DIRECTIONS FOR THIS TASK: Restate each record below word for word, skipping images.

+++

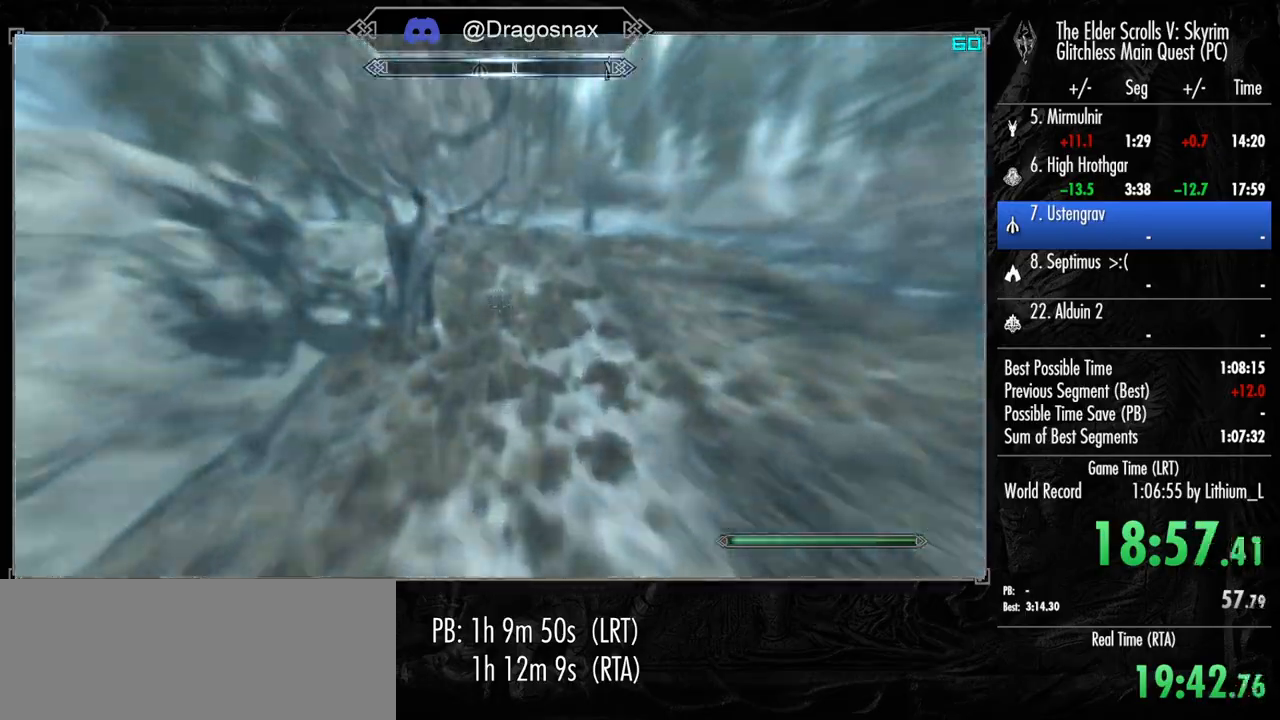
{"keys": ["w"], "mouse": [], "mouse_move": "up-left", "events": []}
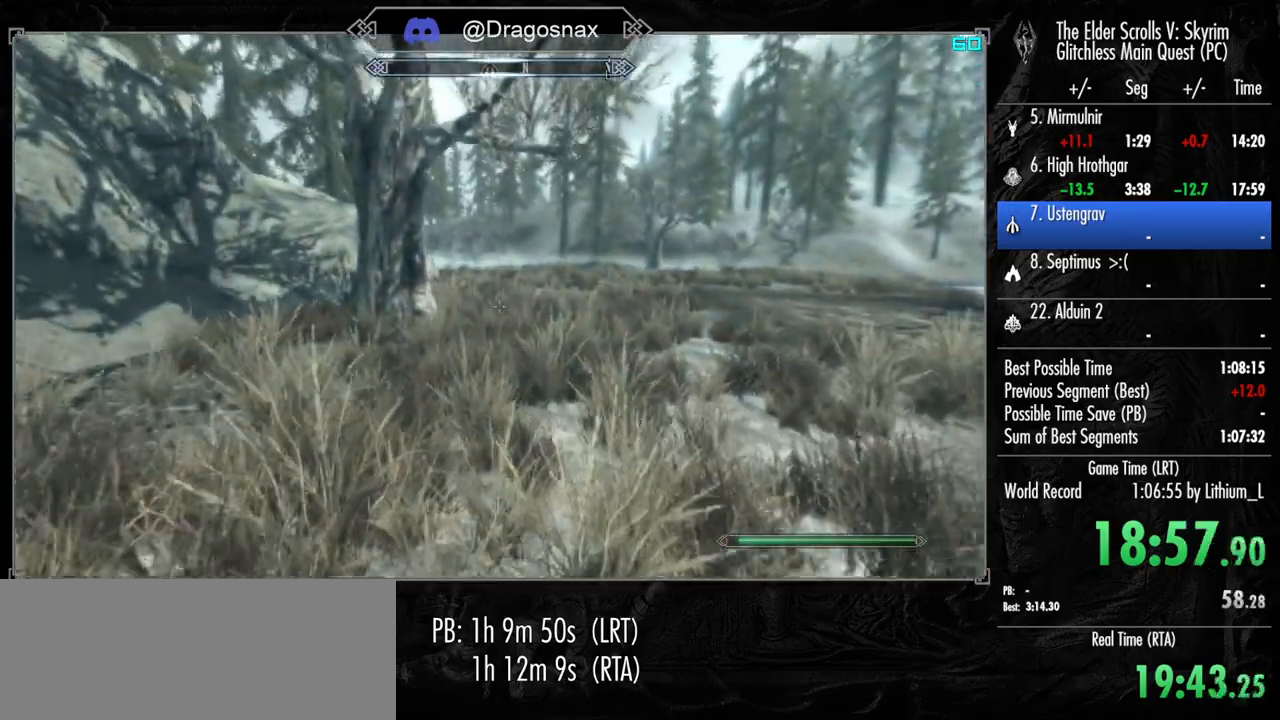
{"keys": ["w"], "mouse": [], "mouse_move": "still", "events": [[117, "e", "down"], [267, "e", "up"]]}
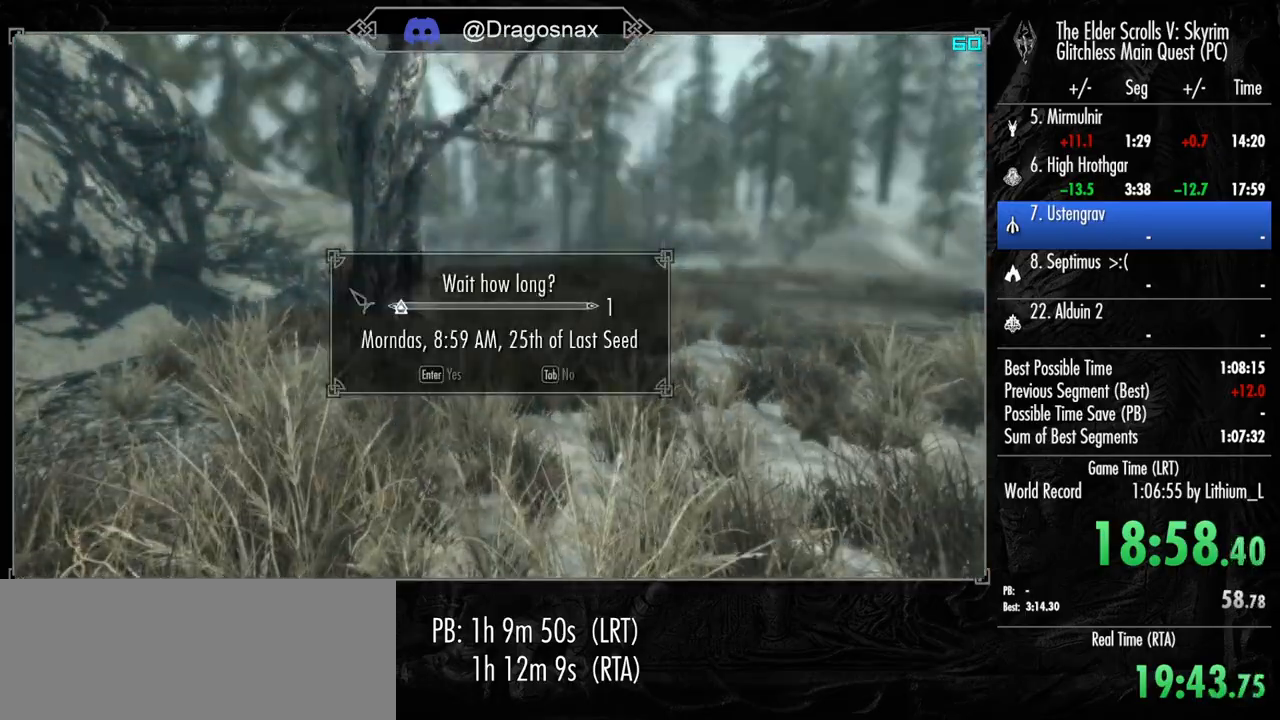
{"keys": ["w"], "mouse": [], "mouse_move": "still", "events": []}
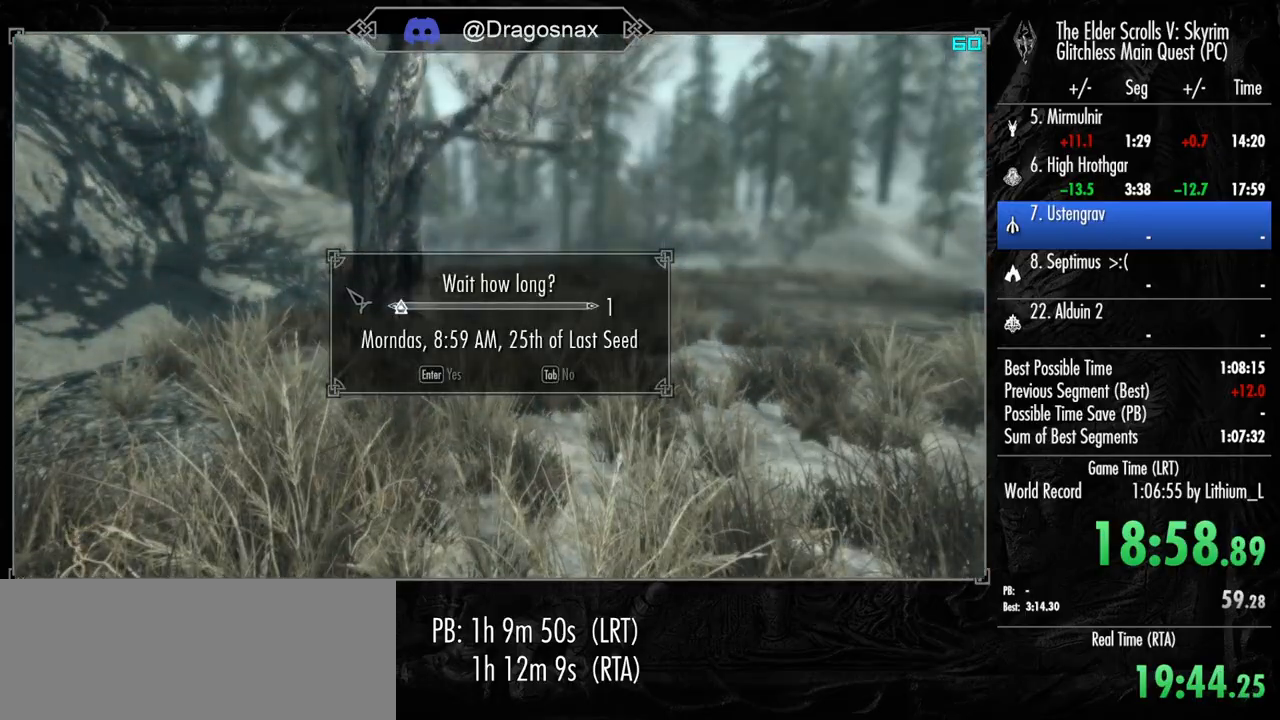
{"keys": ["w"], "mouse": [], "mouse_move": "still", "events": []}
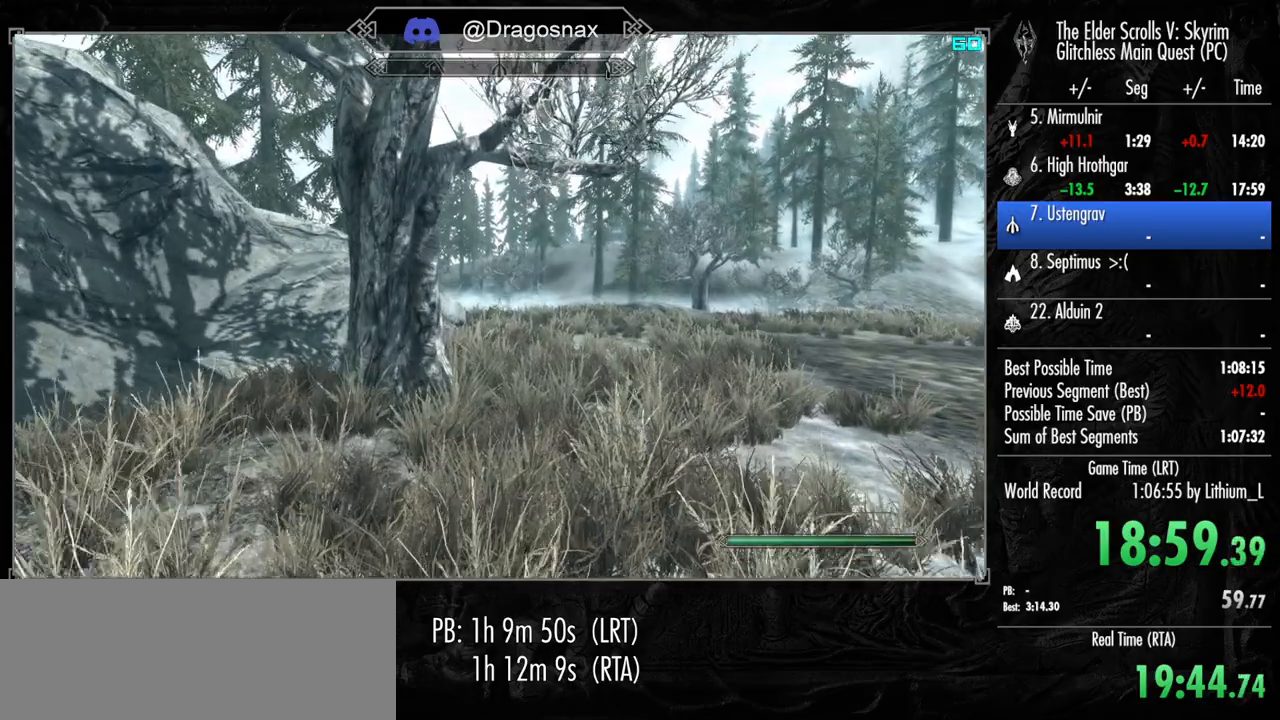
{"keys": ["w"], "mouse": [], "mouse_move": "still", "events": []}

+++

FINAL ANSWER:
{"keys": ["w"], "mouse": [], "mouse_move": "up-left", "events": []}
{"keys": ["w"], "mouse": [], "mouse_move": "still", "events": [[117, "e", "down"], [267, "e", "up"]]}
{"keys": ["w"], "mouse": [], "mouse_move": "still", "events": []}
{"keys": ["w"], "mouse": [], "mouse_move": "still", "events": []}
{"keys": ["w"], "mouse": [], "mouse_move": "still", "events": []}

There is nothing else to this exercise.